Fin 2021, la Pologne affrontait une série de défis majeurs : une crise migratoire à sa frontière orientale sur pression de la Biélorussie, et des relations tendues avec l’Union européenne (UE) sur le droit et les valeurs européennes avec la mise en place de premières sanctions. Cette situation constitue-t-elle un risque de « Polexit » ?
Les 3 et 4 décembre 2021, s’est tenue, à Varsovie, une réunion rassemblant les 15 principaux mouvements d’extrême droite européens sous l’égide du parti Droit et justice (PiS) du président Andrzej Duda, au pouvoir depuis 2015 et réélu pour cinq ans en 2020. Cet événement d’ampleur inédite indique que le PiS s’est hissé à la tête de la contestation eurosceptique en prônant un nouvel ordre culturel et politique, aussi bien sur le plan des valeurs que sur celui de l’État de droit.
Bras de fer avec Bruxelles
L’entrée de la Pologne dans l’UE en mai 2004 avait été saluée comme le symbole d’un retour à l’Europe et d’une réunification, rappelant le rôle de ce pays dans l’histoire du continent et l’apport de ses intellectuels et artistes aux mouvements culturels depuis la Renaissance. L’année suivant cette adhésion, la victoire du PiS aux législatives a révélé une déception de la population et une défiance vis-à-vis de l’UE. Elle est un échec pour les formations pro-européennes et libérales polonaises, qui prendront leur revanche lors des élections législatives anticipées de 2007, avec la victoire de la Plate-forme civique de Donald Tusk (2007-2014).
La stratégie du PiS est de chercher à transformer l’UE de l’intérieur plutôt que de la quitter. En octobre 2016, Varsovie invite le Premier ministre hongrois, Viktor Orban (depuis 2010), pour préconiser conjointement une « contre-révolution culturelle en Europe », basée sur les valeurs traditionnelles que sont la famille, la nation et l’Église. L’exécutif s’attaque aux contre-pouvoirs institutionnels en imposant la nomination de juges proches du pouvoir à la Cour constitutionnelle, remettant en cause l’indépendance de la justice. Il instaure de facto un système autoritaire provoquant une crise avec les institutions européennes qui trouve son paroxysme dans la décision de la Cour constitutionnelle polonaise du 7 octobre 2021 de déclarer contraires à la Constitution certains articles du traité de l’UE, rejetant ainsi la primauté du droit européen sur le droit national. En réaction, le 18 octobre, la Commission européenne gèle le versement de la première tranche du plan de relance « NextGenerationEU », soit 5 milliards d’euros sur 36 milliards prévus pour la Pologne. Le 27 octobre, c’est la Cour de justice de l’UE qui impose à Varsovie la plus haute amende jamais infligée à un État membre : un million d’euros par jour pour refus de suspendre l’application de la loi dite « muselière » relative au régime disciplinaire des juges.

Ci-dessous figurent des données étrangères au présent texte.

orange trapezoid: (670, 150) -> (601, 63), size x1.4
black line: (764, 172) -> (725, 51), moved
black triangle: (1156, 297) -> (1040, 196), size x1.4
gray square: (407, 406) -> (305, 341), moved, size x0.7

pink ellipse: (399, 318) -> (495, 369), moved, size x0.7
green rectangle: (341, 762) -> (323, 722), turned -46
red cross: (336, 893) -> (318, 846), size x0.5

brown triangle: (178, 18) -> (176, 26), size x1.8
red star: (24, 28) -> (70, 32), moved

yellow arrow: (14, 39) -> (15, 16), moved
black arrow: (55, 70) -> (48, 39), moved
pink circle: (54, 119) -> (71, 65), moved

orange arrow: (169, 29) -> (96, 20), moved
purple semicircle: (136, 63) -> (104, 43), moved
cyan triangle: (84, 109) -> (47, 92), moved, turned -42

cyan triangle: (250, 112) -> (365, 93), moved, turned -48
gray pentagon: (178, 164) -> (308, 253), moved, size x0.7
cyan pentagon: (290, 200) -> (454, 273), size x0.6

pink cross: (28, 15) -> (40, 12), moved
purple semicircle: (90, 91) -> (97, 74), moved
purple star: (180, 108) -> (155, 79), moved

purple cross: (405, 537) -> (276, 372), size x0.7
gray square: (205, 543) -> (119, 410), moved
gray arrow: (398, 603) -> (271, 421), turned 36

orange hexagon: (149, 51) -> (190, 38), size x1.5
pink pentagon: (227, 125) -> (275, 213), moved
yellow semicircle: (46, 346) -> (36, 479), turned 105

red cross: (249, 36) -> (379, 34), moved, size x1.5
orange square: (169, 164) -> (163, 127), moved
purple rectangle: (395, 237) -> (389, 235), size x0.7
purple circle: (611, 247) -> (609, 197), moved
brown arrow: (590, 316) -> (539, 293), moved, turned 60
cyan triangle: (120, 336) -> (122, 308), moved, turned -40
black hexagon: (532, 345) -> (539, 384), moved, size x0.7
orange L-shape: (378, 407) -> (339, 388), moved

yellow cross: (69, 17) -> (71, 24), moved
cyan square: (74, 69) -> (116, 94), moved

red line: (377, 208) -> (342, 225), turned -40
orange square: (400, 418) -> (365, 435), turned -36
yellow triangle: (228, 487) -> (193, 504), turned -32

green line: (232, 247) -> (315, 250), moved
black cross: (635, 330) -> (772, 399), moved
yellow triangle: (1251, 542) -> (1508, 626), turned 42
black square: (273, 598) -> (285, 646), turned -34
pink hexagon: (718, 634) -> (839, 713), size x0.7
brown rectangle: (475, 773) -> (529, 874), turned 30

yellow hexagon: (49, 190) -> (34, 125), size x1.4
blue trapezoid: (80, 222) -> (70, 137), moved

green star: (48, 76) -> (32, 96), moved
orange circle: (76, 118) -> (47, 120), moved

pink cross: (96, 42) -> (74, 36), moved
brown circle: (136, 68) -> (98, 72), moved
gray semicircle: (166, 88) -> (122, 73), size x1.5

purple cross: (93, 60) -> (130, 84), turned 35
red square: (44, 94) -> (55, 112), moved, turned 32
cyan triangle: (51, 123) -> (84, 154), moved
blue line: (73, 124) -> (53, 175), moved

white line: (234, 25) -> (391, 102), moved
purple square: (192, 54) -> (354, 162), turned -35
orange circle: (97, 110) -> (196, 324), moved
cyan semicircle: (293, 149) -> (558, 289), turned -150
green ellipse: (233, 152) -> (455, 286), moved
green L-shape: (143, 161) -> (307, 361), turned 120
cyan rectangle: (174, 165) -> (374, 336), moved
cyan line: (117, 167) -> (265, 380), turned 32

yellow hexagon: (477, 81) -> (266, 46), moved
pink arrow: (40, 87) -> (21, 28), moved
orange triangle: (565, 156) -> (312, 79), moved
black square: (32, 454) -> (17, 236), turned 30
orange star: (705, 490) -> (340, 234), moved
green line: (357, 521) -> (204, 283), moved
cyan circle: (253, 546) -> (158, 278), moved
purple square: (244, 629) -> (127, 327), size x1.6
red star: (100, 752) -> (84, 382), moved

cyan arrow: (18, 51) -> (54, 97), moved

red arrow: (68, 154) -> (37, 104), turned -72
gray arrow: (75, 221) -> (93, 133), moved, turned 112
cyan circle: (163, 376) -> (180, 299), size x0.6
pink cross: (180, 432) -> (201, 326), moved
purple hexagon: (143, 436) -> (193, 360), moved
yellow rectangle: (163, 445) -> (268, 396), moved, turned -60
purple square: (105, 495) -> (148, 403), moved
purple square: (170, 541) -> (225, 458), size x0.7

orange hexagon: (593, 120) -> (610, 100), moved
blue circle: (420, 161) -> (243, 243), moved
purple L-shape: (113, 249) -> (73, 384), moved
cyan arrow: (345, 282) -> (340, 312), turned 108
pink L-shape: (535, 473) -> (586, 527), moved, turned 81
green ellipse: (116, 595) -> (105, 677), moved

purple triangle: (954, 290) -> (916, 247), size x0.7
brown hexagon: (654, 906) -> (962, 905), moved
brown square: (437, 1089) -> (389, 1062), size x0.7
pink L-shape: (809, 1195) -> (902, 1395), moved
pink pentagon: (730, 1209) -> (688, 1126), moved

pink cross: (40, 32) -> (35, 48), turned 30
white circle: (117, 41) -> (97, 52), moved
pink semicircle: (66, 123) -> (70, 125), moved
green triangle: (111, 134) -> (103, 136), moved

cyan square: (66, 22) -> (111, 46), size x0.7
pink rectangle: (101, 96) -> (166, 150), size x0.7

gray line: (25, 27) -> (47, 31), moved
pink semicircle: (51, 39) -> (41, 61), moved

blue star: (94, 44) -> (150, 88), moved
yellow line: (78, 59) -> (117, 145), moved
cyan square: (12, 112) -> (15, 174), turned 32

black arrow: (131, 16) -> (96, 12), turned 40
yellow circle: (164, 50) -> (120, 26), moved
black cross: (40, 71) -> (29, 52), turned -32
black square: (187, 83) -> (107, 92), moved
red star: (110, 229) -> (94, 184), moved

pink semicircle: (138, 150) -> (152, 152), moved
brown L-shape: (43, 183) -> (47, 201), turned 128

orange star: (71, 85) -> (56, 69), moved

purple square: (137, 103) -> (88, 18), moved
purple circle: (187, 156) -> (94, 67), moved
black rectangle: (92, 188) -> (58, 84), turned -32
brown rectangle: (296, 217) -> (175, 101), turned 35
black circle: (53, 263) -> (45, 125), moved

Du front antimigrant à la crise migratoire européenne
Avec la Roumanie, la Pologne est l’État de l’UE où la part des étrangers est la plus faible : 0,8 % en 2020, dix fois moins que la moyenne européenne. Avec un taux de natalité de 1,46 enfant par femme et une importante émigration des jeunes vers l’ouest du continent, le pays fait face à un vieillissement de sa population. Varsovie refuse pourtant, avec ses alliés du groupe de Visegrád (Hongrie, Slovaquie et République tchèque), lors de la crise migratoire de 2015, la politique de quota prévue par le « plan Juncker », mettant en échec le système de répartition obligatoire des demandeurs d’asile. La donne change à l’été 2021. En réponse aux sanctions occidentales contre la Biélorussie après la répression en 2020, le président Alexandre Loukachenko (depuis 1994) attire, avec des réseaux de passeurs, des réfugiés en provenance du Moyen-Orient pour les inciter à franchir la dyade polonaise. Face à cet afflux, la Pologne a déployé quelque 15 000 militaires à sa frontière, laissant des migrants piégés en Biélorussie dans une crise humanitaire accrue par l’hiver.
Un « Polexit » ne semble pourtant pas à l’ordre du jour. La majorité des Polonais (72 %) sont pour que l’UE n’accorde des fonds aux États membres qu’à condition que leur gouvernement respecte et mette en œuvre le principe de l’État de droit et les principes démocratiques, selon une enquête « Eurobaromètre » d’août 2021. Seuls 5 % d’entre eux souhaitent que la Pologne quitte l’UE.